Никоше с папой скучно не было.
Никоша с удовольствием наблюдал закачку в машину типографской краски, слушал музыкальный стрекоток бельгийского полуручного — полумеханического пресса.
Постукивал по металлическим клише, определяя на звук содержание в нем будущего бумажного золота.
— Скоро станем богатыми, — уверял Мойша, выламывая с коллегами косяки и подпиливая брёвна сенок. Станок и в дверки, и в узкотаёжные противомедведные окошки не всовывался.
— Машина эта, хоть и через бумагу, но несёт нам немалый капитал. А как делишки завершим, так и подадимся в Америку.
— А это насколько законное предприятие? — спрашивал наивный тогда Никоша. Глупостью своей он сопоставим с глобальной ерундистикой, талантом и смехотворчеством незнакомого ему пока сыщика, грозы всех фальшивомонетчиков — Михайло Игоревича Полиевктова.
— Кому законное, а кому нет. Мы исполняем заказ белого временного правительства. А там как их бог даст.

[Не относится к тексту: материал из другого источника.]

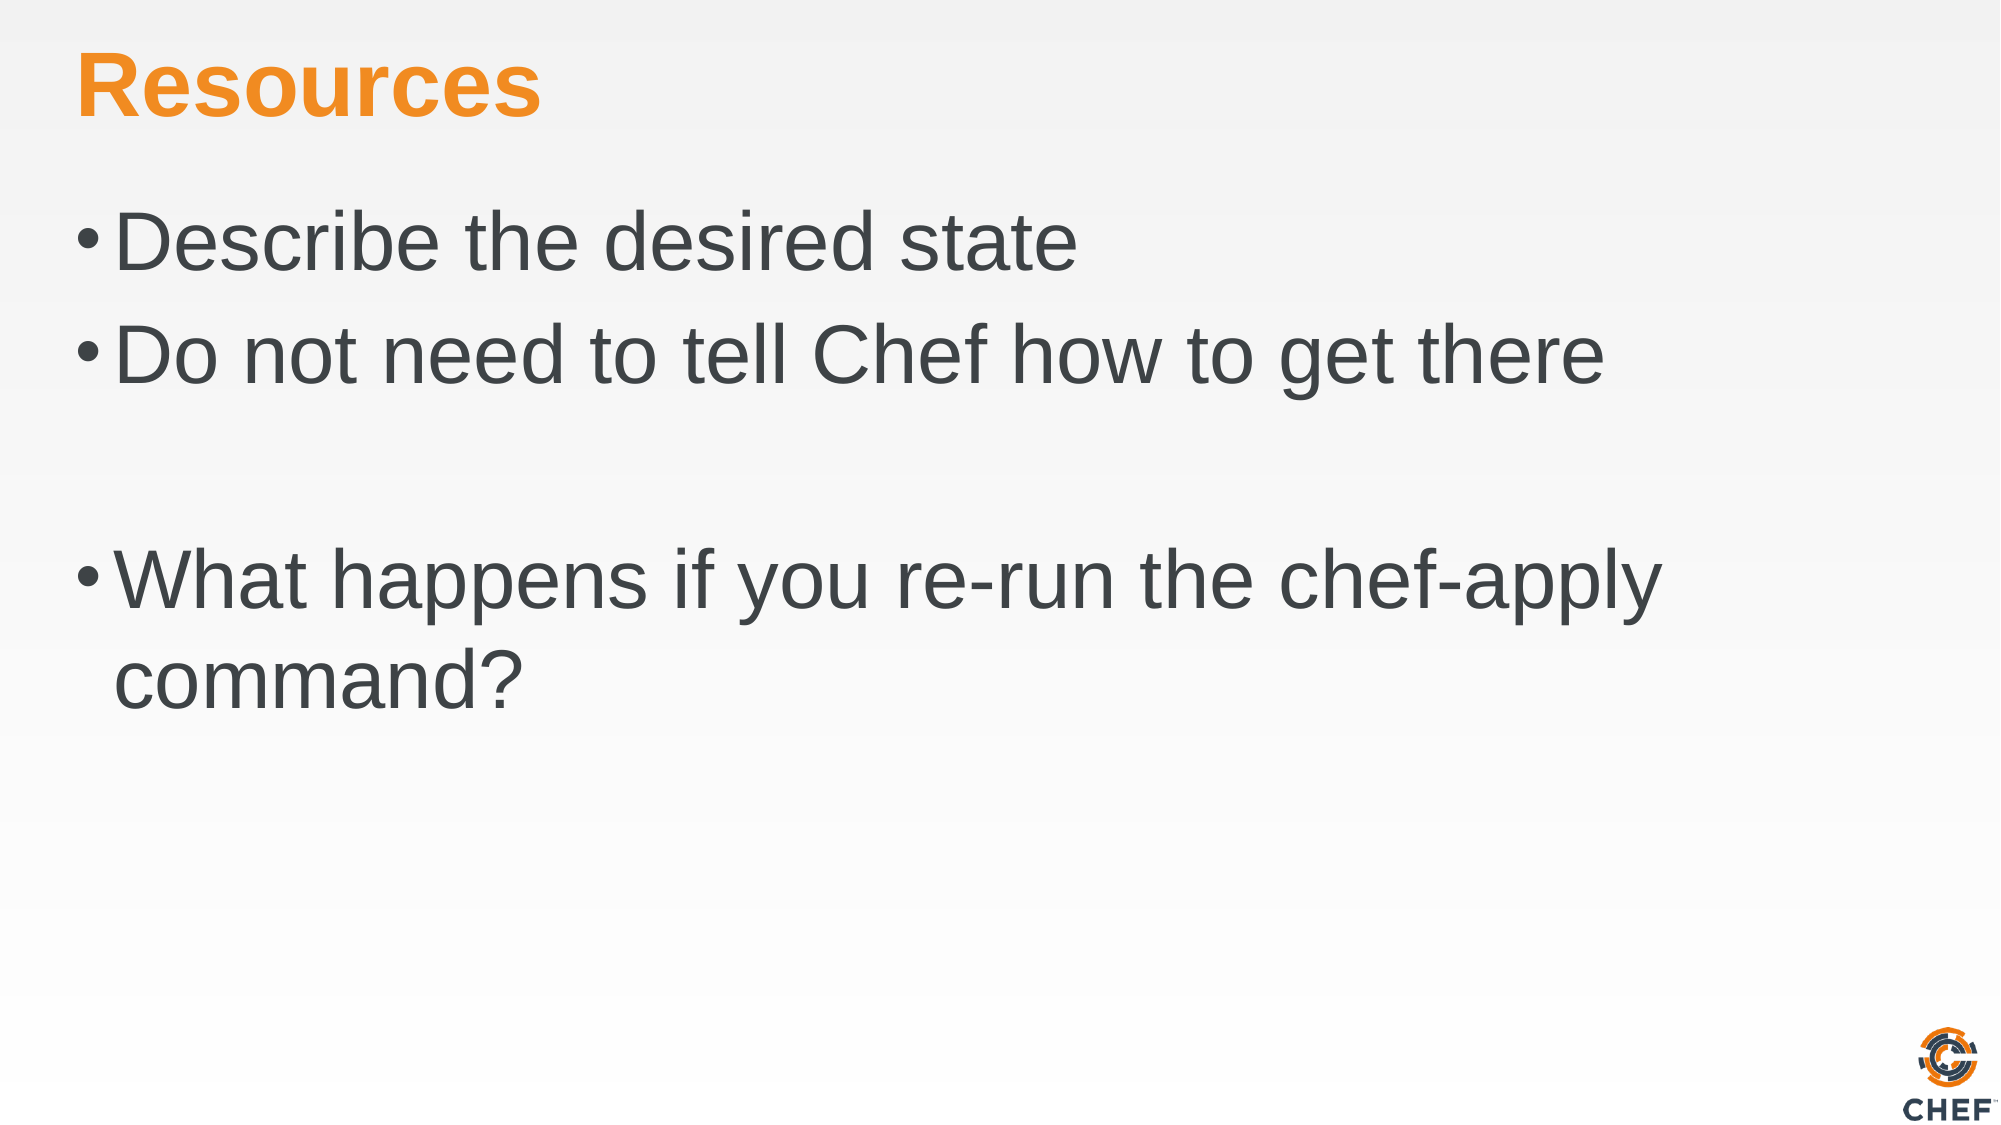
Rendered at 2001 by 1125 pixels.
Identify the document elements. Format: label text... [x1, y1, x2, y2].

picture [1903, 1027, 1998, 1121]
list Describe the desired state Do not need to tell Chef how to get there What happens if you re-run the chef-apply command? [75, 187, 1913, 1050]
title Resources [75, 37, 1913, 140]
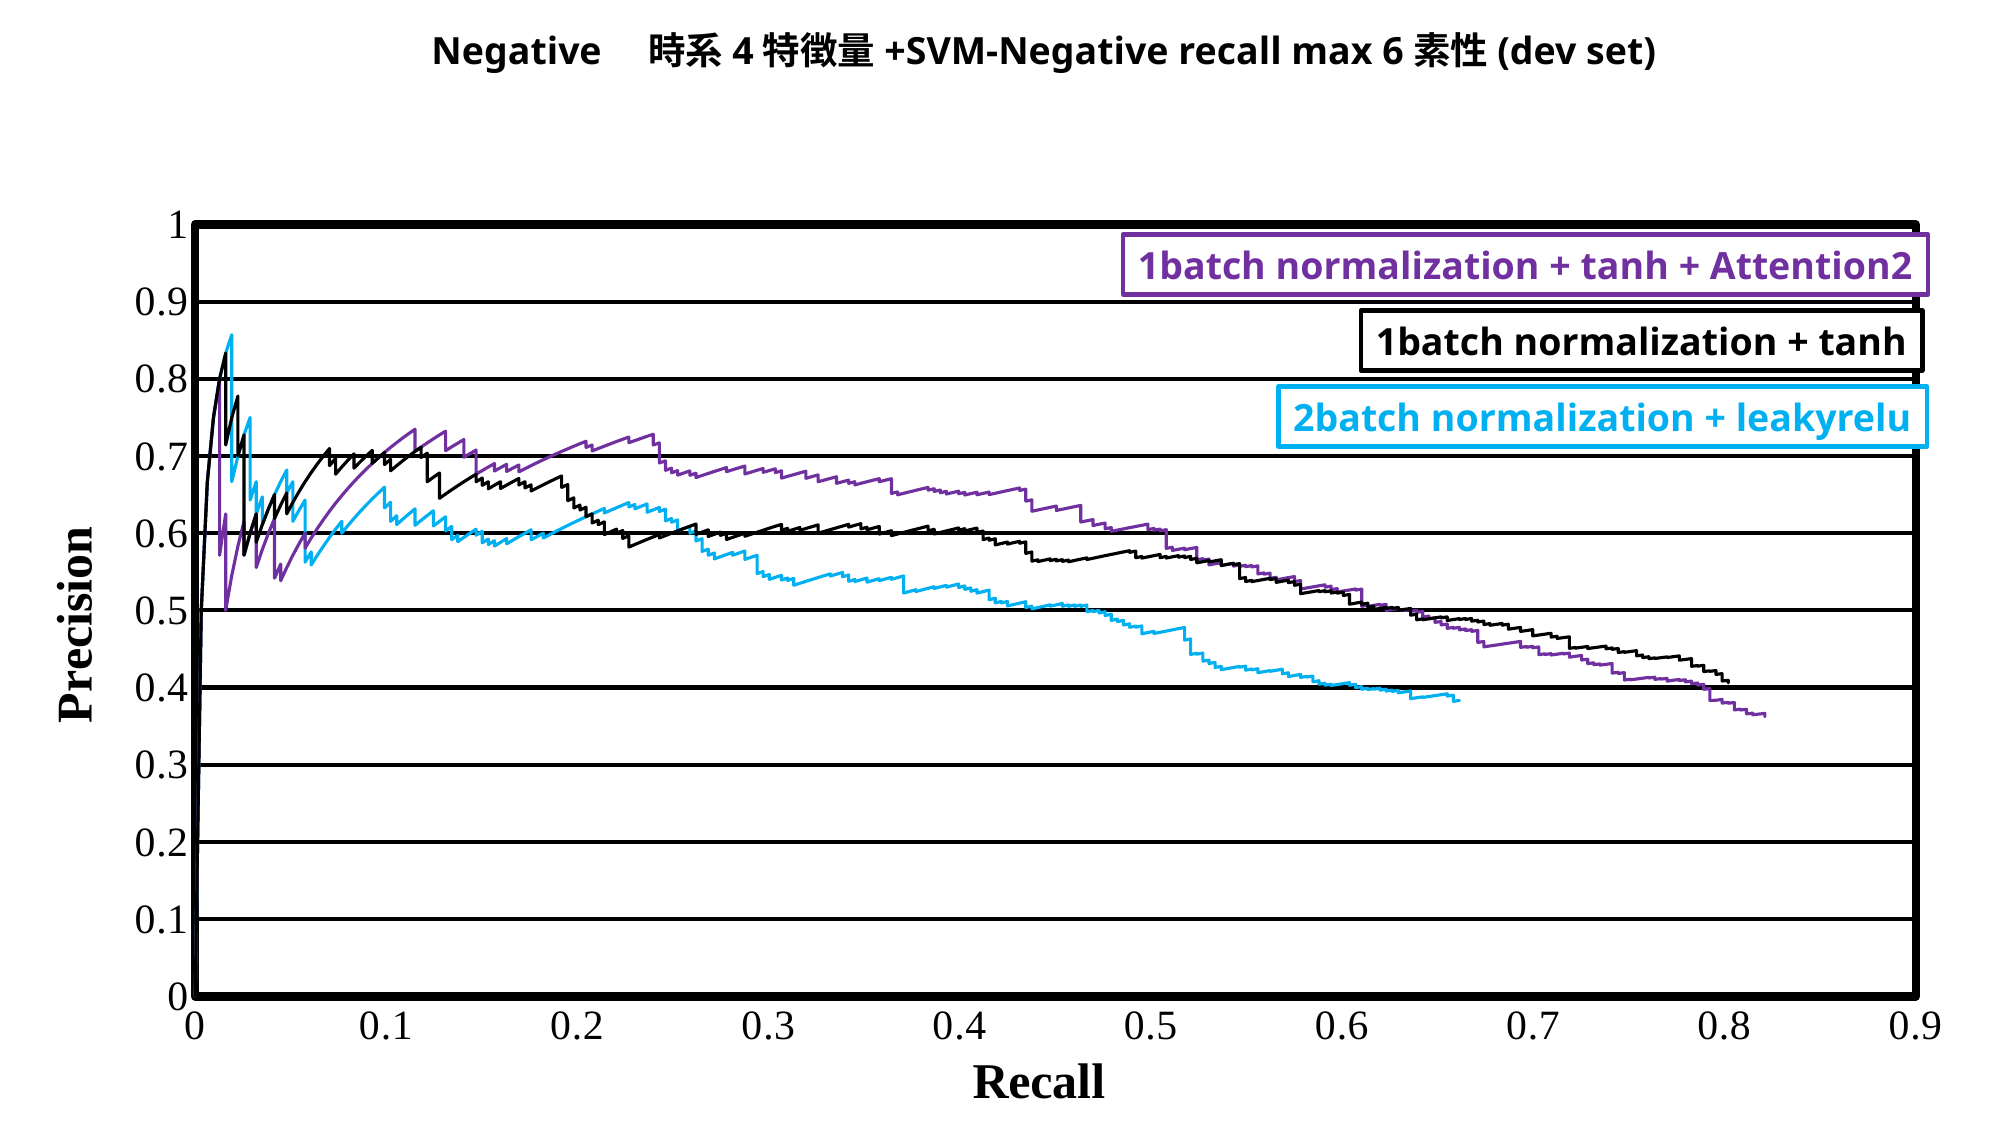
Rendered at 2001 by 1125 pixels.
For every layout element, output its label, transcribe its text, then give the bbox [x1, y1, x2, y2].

text_box Negative 時系4特徴量+SVM-Negative recall max 6素性(dev set) [416, 19, 1671, 80]
chart [31, 191, 1969, 1125]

— А если их белый бог не даст?
— Если их белый бог не даст, то другой, что красный, расстреляет. Боишься, сына, что ли красных гвардейцев? Есть за что. У них наганы, что посленемецкий Максим. Очередями стреляют, — посмеивается папа.
— Не знаю, ни разу красных не видел. И не то, чтобы боюсь, но меня иногда потрясывает. Помнишь, как врач приезжал на хутор с клещами?
— Ну и что?
— Вот с такой силой и трясёт. Как увижу твоего одноглазого американца, так и знобит. Как уедет — всё кругом рассветляется, и опять жить хорошо.
— Это мой лазоревый друг, хоть и одноглазый. Он не врач, но и не злодей. Красный он только тогда, когда за пазухой приберегает волшебный напиток виски. Он деловой американец. Делает бизнес.
— Что есть бизнес?
— Это когда без ихней дрянной выпивки дело не идёт.
— А когда начнём листы резать на боны?
— Не имеется пока такой техники. Зубчатая пила не пойдёт. Лезвий не напасёшься. Ножницами долго. Сами пусть режут. Я на обрезку не договаривался. Пусть чиновники сами режут — сколько им нужно. Ты только ручку шибче верти. Устанешь, пусть сменяет тебя мастер Антоний. Он с лица только несведущ, а по части кручения ручек таких вертихвостов ещё поискать!
***
Приезжали люди Одноглазого Вилли на подводах.
Везли мирную, довоенную, готовую и высушенную пищу в плетёных китайских корзинах. Везли консервы, копчёность, соленья.
Выгружали железные бочата красок с синими полосками на гербах: все в печатях и пломбах на крышках, с непонятными буквами «made in» вкруговую.
Шурша каучуком грузовиков, привозили сырье в тубищах. А увозили на подпись огромные цветные листы — все раскрашенные прямоугольниками, скрученные как великаньи папироски.
Затоптало и заездило тропинки стадо неумных, механических колёсных коров. Завоняло в лесу нефтяными сливками. И будто рассыпались природные фашины — габионы: столько на дорогу накидали камней, засыпав все ейные лужи.
— Медведя — задеруна на них нет, — злился Никоша, — попортют боры сцхшвилизацией, улетят птички, и разбежится прочая таёжная еда.